● **Work task**
Copy out the part of the listing that opens with the line containing "Kde dovážame" and closes with the line containing "Výber obchodu", both included, reproducing each line verbatim.

● **Records for the task**
■ ■ ■ ■ ■

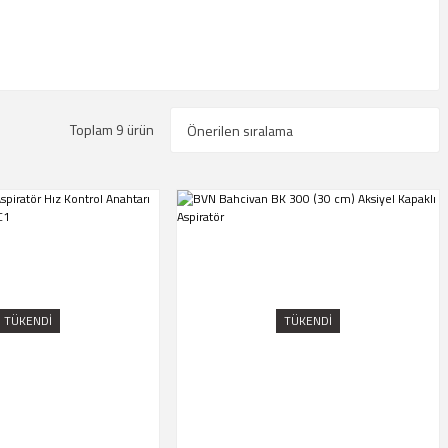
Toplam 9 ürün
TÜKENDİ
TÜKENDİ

■ ■ ■ ■ ■

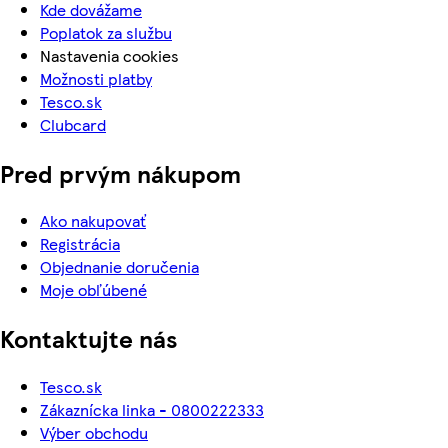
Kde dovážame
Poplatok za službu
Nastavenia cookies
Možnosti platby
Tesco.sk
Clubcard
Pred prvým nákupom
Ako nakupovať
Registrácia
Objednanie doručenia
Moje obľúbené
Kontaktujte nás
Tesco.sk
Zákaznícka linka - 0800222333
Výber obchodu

■ ■ ■ ■ ■

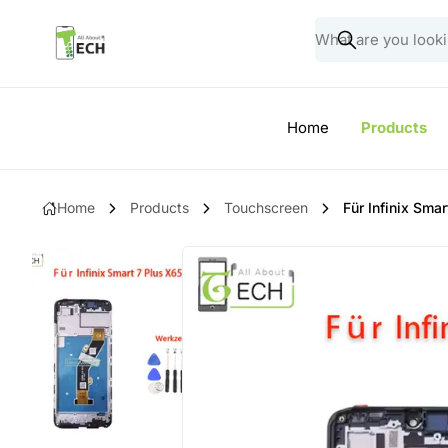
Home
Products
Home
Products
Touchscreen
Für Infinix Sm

■ ■ ■ ■ ■

● **Exercise response**
Kde dovážame
Poplatok za službu
Nastavenia cookies
Možnosti platby
Tesco.sk
Clubcard
Pred prvým nákupom
Ako nakupovať
Registrácia
Objednanie doručenia
Moje obľúbené
Kontaktujte nás
Tesco.sk
Zákaznícka linka - 0800222333
Výber obchodu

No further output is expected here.